Ferisu hanya mengangkat bahunya santai. "Orang tua kalian pernah cerita," jawabnya tanpa menjelaskan lebih lanjut, lalu melirik ke arah meja kosong di dekatnya. "Lupakan itu. Cepatlah duduk. Ini waktunya makan siang, bukan waktunya berdiri seperti patung."
Geri dan Lucy saling bertukar pandang sejenak sebelum akhirnya mengangguk patuh. Mereka duduk di meja yang tak jauh dari Ferisu, meski tampak masih canggung. Sementara itu, Erica memandangi Ferisu dengan alis terangkat, merasa sedikit aneh dengan interaksi tersebut.
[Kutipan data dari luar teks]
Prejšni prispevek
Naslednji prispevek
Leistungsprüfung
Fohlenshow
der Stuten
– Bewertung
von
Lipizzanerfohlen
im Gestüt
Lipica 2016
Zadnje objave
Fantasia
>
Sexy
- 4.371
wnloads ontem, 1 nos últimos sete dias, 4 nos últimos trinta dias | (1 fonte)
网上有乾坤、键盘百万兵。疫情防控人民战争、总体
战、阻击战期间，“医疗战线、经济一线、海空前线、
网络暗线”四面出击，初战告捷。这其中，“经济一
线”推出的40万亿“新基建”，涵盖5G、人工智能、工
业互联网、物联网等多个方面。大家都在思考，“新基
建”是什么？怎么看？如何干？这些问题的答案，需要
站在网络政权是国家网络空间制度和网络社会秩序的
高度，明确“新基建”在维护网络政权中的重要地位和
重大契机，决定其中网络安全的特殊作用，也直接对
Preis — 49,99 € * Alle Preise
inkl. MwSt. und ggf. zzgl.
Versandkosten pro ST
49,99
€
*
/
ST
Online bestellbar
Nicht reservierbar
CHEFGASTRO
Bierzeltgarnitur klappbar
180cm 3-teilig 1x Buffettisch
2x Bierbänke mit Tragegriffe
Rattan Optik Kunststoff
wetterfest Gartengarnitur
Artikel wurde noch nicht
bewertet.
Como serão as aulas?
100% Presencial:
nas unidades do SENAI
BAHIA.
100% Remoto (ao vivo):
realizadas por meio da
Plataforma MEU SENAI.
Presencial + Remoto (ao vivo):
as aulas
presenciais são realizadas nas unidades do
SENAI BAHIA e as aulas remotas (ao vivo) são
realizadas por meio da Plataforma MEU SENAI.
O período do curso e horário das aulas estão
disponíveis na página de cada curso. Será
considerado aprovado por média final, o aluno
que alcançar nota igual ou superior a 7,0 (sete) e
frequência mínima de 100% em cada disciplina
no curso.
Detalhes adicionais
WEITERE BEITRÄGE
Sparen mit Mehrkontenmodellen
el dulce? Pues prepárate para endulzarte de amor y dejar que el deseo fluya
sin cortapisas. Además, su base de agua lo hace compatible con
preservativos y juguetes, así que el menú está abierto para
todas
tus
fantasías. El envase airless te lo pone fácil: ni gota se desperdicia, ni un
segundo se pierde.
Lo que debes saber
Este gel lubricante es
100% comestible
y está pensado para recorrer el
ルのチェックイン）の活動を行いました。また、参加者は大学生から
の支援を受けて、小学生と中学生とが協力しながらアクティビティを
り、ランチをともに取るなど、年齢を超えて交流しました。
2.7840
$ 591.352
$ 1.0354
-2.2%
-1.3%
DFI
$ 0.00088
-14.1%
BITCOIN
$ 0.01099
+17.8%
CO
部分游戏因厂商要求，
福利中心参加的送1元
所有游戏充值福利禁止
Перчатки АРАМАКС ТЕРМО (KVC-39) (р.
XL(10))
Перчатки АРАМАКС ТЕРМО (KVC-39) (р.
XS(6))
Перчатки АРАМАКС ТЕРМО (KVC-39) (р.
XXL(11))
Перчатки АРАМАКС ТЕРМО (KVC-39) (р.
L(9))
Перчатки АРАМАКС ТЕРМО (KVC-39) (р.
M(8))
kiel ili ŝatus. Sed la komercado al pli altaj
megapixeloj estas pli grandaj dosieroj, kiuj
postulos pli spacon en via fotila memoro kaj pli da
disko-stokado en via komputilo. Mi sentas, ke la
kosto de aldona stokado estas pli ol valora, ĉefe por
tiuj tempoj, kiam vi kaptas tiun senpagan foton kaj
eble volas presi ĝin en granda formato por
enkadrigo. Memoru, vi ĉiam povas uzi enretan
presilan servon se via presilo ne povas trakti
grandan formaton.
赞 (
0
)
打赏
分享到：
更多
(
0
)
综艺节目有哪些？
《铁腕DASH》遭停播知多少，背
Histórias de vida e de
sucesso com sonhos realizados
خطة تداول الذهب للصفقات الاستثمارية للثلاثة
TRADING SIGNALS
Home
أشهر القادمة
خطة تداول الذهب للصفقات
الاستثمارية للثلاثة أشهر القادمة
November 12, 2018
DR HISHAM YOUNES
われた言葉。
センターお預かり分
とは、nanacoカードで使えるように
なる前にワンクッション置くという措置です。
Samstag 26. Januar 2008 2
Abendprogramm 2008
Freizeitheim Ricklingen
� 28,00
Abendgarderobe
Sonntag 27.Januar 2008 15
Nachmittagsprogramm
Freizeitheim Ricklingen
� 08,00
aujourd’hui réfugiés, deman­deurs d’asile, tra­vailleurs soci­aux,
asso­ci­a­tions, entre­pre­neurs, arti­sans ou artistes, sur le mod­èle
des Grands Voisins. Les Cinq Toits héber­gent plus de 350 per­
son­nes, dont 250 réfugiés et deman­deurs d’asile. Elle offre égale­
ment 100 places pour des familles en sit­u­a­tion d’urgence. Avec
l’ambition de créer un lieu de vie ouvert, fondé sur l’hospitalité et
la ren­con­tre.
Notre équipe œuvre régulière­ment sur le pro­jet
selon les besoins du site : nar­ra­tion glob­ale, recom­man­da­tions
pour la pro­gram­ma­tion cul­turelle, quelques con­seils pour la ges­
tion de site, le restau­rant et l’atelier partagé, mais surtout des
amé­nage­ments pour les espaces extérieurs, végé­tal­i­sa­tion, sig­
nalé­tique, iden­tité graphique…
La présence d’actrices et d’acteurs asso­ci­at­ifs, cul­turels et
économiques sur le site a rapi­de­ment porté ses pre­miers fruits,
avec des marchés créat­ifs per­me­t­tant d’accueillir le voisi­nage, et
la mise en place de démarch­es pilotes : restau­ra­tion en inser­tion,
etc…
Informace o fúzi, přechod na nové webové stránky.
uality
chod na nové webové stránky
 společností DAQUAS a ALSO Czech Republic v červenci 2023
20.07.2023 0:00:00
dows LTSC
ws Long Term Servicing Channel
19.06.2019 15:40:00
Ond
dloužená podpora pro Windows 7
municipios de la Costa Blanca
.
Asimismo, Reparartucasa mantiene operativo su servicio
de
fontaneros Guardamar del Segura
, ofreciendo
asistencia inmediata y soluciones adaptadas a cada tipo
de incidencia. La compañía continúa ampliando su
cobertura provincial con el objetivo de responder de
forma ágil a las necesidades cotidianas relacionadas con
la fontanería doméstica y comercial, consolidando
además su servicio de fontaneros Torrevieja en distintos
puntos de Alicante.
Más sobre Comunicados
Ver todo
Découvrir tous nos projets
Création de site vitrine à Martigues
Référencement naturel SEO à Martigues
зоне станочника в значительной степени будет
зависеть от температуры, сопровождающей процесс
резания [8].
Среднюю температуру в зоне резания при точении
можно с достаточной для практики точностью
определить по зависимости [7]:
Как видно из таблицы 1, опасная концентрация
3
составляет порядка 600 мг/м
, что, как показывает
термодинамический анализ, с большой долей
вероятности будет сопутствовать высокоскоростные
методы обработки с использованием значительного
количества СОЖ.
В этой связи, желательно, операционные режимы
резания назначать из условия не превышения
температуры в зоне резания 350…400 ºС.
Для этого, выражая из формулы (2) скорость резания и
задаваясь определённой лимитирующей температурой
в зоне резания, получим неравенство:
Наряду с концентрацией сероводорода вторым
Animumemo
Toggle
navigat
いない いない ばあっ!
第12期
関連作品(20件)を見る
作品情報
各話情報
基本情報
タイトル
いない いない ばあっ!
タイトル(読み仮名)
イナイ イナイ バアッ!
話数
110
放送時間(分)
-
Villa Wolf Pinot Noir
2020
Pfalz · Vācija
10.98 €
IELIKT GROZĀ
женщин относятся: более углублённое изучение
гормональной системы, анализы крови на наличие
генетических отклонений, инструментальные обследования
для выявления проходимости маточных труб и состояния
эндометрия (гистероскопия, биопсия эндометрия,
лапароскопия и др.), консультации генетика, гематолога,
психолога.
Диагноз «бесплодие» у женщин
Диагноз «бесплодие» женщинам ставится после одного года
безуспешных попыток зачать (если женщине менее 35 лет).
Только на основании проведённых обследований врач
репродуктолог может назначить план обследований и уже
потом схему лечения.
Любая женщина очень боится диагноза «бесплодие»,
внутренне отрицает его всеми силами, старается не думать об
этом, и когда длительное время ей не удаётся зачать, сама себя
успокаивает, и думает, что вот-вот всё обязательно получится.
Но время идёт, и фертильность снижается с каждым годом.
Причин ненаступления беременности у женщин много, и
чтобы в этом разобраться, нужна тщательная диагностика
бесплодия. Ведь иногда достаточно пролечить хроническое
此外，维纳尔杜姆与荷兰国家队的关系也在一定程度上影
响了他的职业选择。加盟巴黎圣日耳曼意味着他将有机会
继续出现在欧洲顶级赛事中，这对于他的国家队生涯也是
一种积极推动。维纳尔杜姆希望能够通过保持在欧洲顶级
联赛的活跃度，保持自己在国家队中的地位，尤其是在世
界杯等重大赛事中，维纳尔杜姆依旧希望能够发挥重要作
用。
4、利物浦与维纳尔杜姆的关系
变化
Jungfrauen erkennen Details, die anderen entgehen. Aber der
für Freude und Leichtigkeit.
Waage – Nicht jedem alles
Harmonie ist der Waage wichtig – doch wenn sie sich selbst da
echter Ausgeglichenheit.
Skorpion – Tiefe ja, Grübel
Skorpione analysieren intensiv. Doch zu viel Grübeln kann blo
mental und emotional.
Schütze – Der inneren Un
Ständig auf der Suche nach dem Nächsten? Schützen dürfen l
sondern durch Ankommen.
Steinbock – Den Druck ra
"Kau mengenal mereka?" tanya Erica akhirnya, sambil mengaduk teh di cangkirnya.
"Sedikit," jawab Ferisu singkat sambil kembali melanjutkan makan siangnya.
Licia tersenyum kecil, melirik ke arah Geri dan Lucy. "Kau ternyata punya sisi yang perhatian juga, ya," ucapnya, meski nada suaranya terdengar menggoda.
"Jangan salah paham. Aku hanya tidak suka melihat bangsawan yang menindas rakyat biasa," balas Ferisu sambil menyuap makanannya dengan santai.
Percakapan itu membuat Geri dan Lucy merasa lebih tenang. Mereka pun makan siang dengan lebih nyaman, meskipun mereka tahu bahwa di depan mereka duduk seseorang yang jauh dari kesan "Pangeran Sampah" seperti yang sering mereka dengar dari rumor di akademi.